A bead with charge q1 = 2.07 μC is fixed in place at the end of a wire which makes an angle of θ = 33.4° with respect to the horizontal. A second bead with mass m2 = 3.59 g and charge 4.30 μC slides without friction on the wire. What is the distance d where the force of the Earth's gravity on m2 is balanced by the electric force between the two beads? Neglect the gravitational interaction between the two beads.
I've set it up like this: m2 * 9.8 = (k * q1 * q2)/d^2) * sin(theta), but still it is incorrect. Any suggestions.
2006-09-02 08:13:42 · 3 answers · asked by eltel2910 1 in Science & Mathematics ➔ Physics
The component of the 2nd bead's weight that points along the wire must balance the force of opposition at the distance d. You have the term sin(theta) on the wrong side of the equation.
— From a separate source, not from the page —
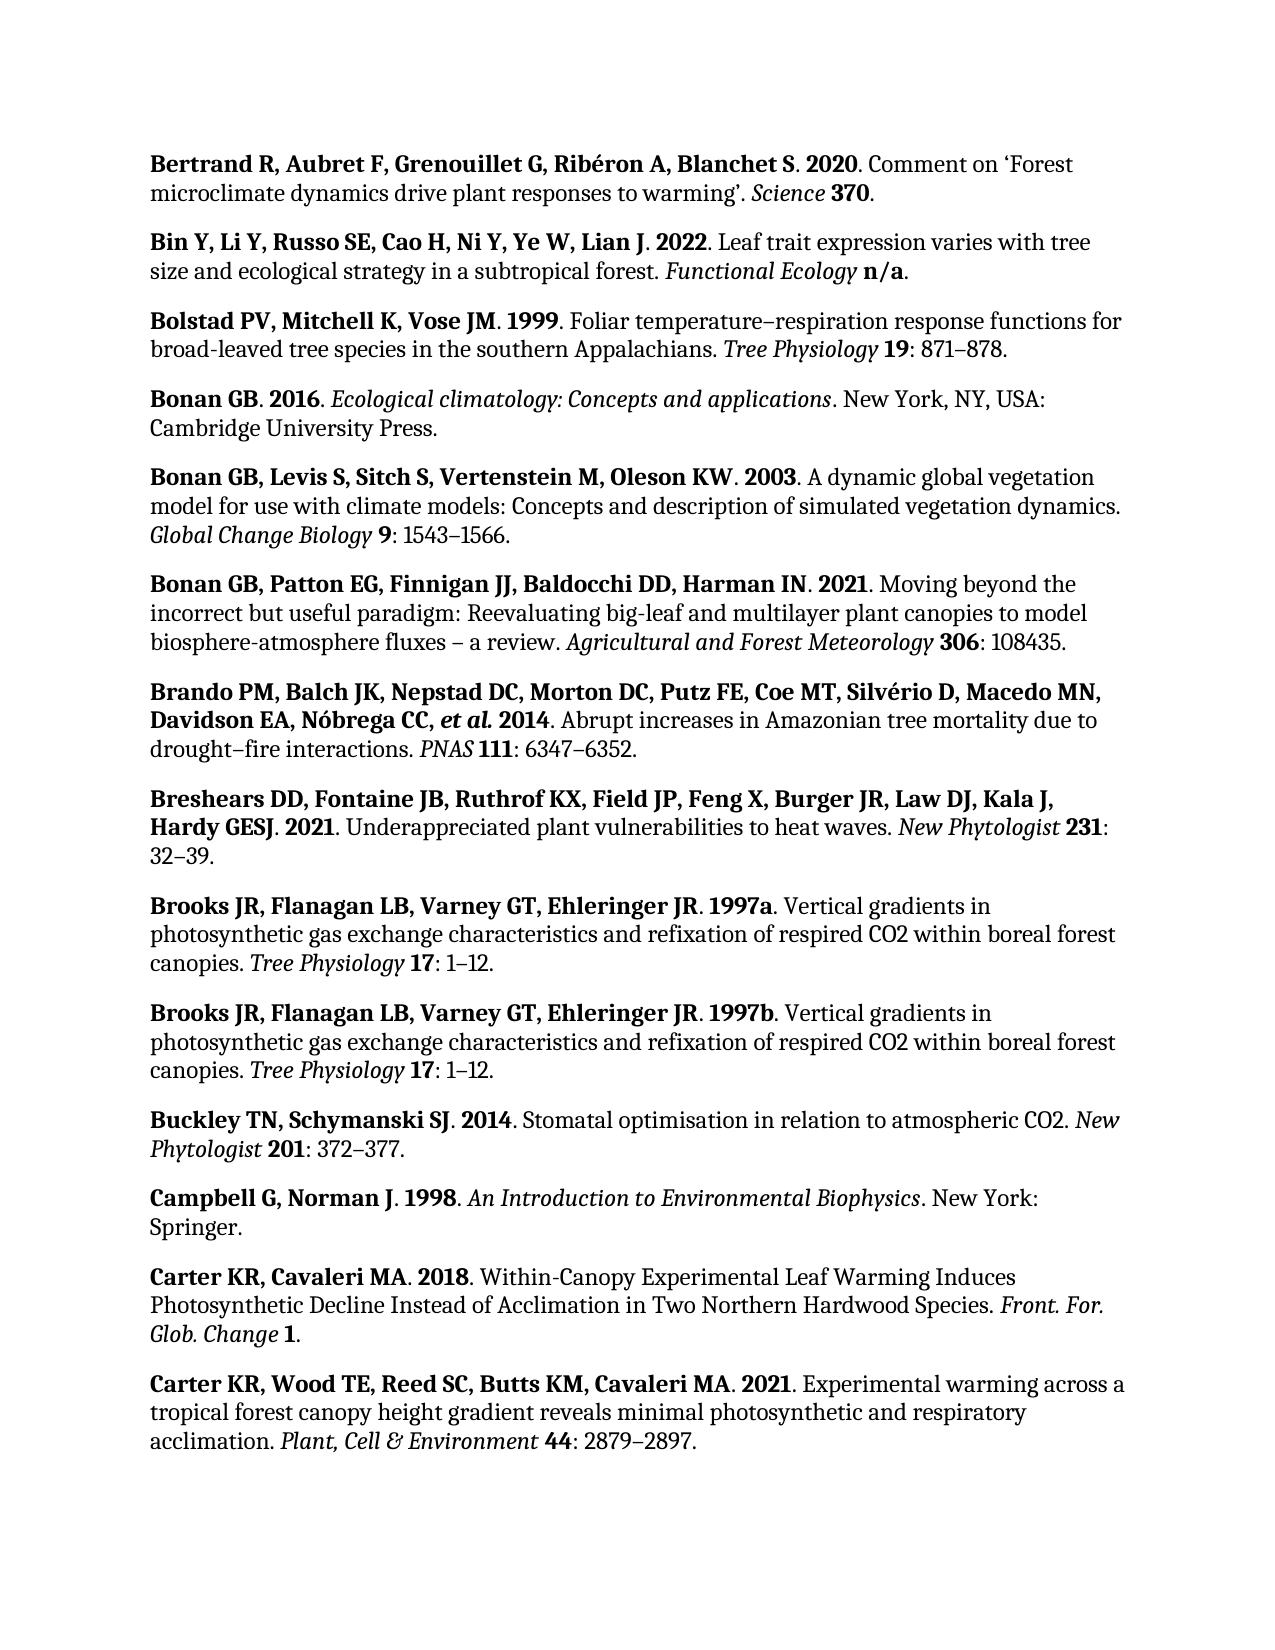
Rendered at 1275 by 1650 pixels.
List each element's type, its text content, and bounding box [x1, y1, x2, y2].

2006-09-02 09:33:56 · answer #1 · answered by sojsail 7 · 0⤊ 0⤋
Yes I think you have it about as correct as need be. Ask a scientist to half a number over and over and what is the answer? He will say you can't get there. Ask an engineer and he will say I can get close enough. Are you a scientist or engineer type?
2006-09-02 15:21:06 · answer #2 · answered by Benj 2 · 0⤊ 0⤋
poster above is correct, but also make sure you are using the correct trig function. I suspect it may be cos(theta), the wire makes angle theta w.r.t horizontal.
2006-09-02 19:44:35 · answer #3 · answered by tomz17 2 · 0⤊ 0⤋